WORK REQUEST:
Restate each record word for word, omitting whatever pictures it holds.

[Collected data]
***
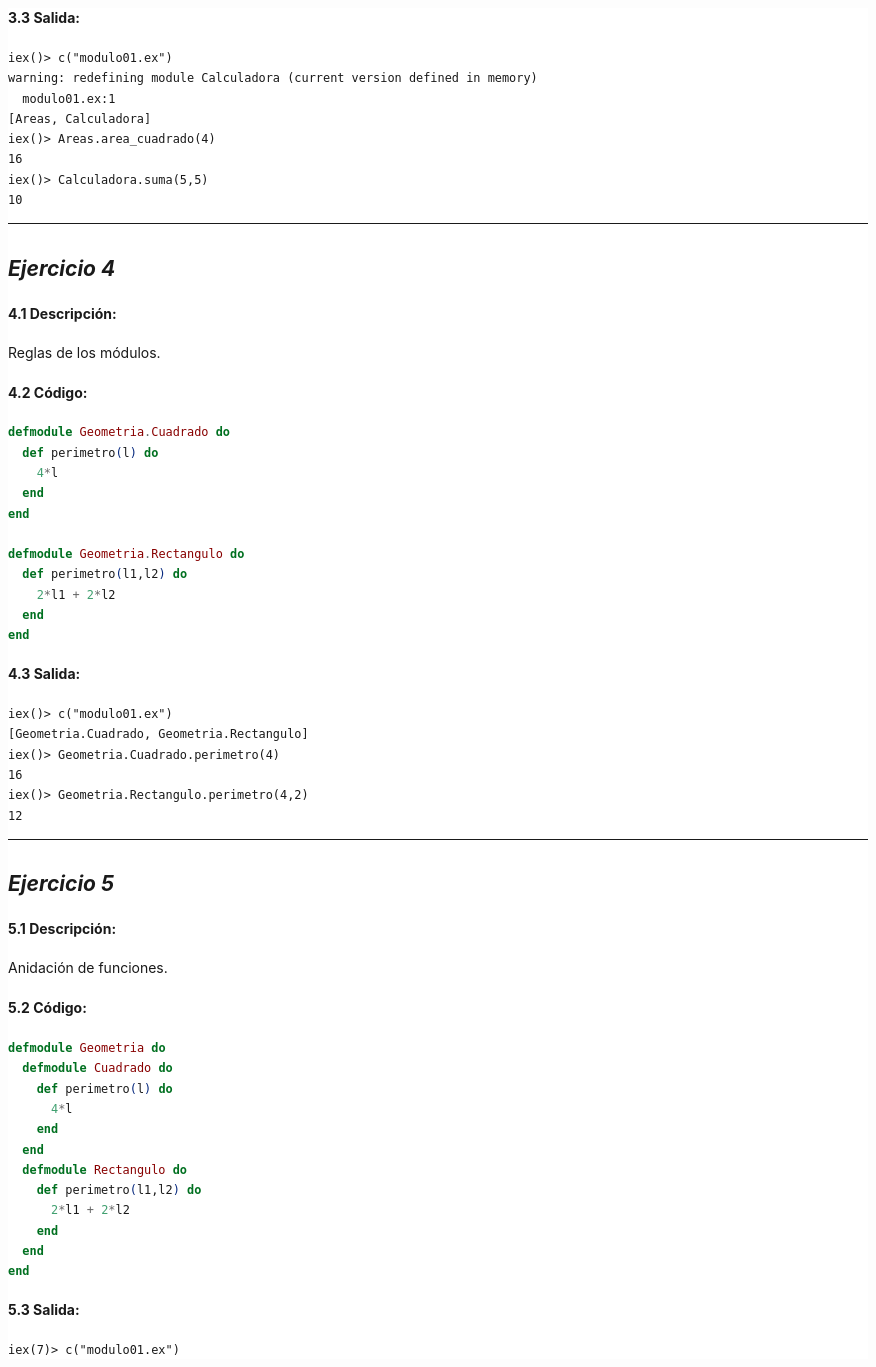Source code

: #### 3.3 Salida:
```
iex()> c("modulo01.ex")
warning: redefining module Calculadora (current version defined in memory)
  modulo01.ex:1
[Areas, Calculadora]
iex()> Areas.area_cuadrado(4)
16
iex()> Calculadora.suma(5,5)
10
```
---
## *Ejercicio 4*
#### 4.1 Descripción:
Reglas de los módulos.
#### 4.2 Código:
```elixir
defmodule Geometria.Cuadrado do
  def perimetro(l) do
    4*l
  end
end

defmodule Geometria.Rectangulo do
  def perimetro(l1,l2) do
    2*l1 + 2*l2
  end
end
```
#### 4.3 Salida:
```
iex()> c("modulo01.ex")
[Geometria.Cuadrado, Geometria.Rectangulo]
iex()> Geometria.Cuadrado.perimetro(4)
16
iex()> Geometria.Rectangulo.perimetro(4,2)
12
```
---
## *Ejercicio 5*
#### 5.1 Descripción:
Anidación de funciones.
#### 5.2 Código:
```elixir
defmodule Geometria do
  defmodule Cuadrado do
    def perimetro(l) do
      4*l
    end
  end
  defmodule Rectangulo do
    def perimetro(l1,l2) do
      2*l1 + 2*l2
    end
  end
end
```
#### 5.3 Salida:
```
iex(7)> c("modulo01.ex")
```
***
OUTPUT FOR THIS TASK:
Source code

: #### 3.3 Salida:
```
iex()> c("modulo01.ex")
warning: redefining module Calculadora (current version defined in memory)
  modulo01.ex:1
[Areas, Calculadora]
iex()> Areas.area_cuadrado(4)
16
iex()> Calculadora.suma(5,5)
10
```
---
## *Ejercicio 4*
#### 4.1 Descripción:
Reglas de los módulos.
#### 4.2 Código:
```elixir
defmodule Geometria.Cuadrado do
  def perimetro(l) do
    4*l
  end
end

defmodule Geometria.Rectangulo do
  def perimetro(l1,l2) do
    2*l1 + 2*l2
  end
end
```
#### 4.3 Salida:
```
iex()> c("modulo01.ex")
[Geometria.Cuadrado, Geometria.Rectangulo]
iex()> Geometria.Cuadrado.perimetro(4)
16
iex()> Geometria.Rectangulo.perimetro(4,2)
12
```
---
## *Ejercicio 5*
#### 5.1 Descripción:
Anidación de funciones.
#### 5.2 Código:
```elixir
defmodule Geometria do
  defmodule Cuadrado do
    def perimetro(l) do
      4*l
    end
  end
  defmodule Rectangulo do
    def perimetro(l1,l2) do
      2*l1 + 2*l2
    end
  end
end
```
#### 5.3 Salida:
```
iex(7)> c("modulo01.ex")
```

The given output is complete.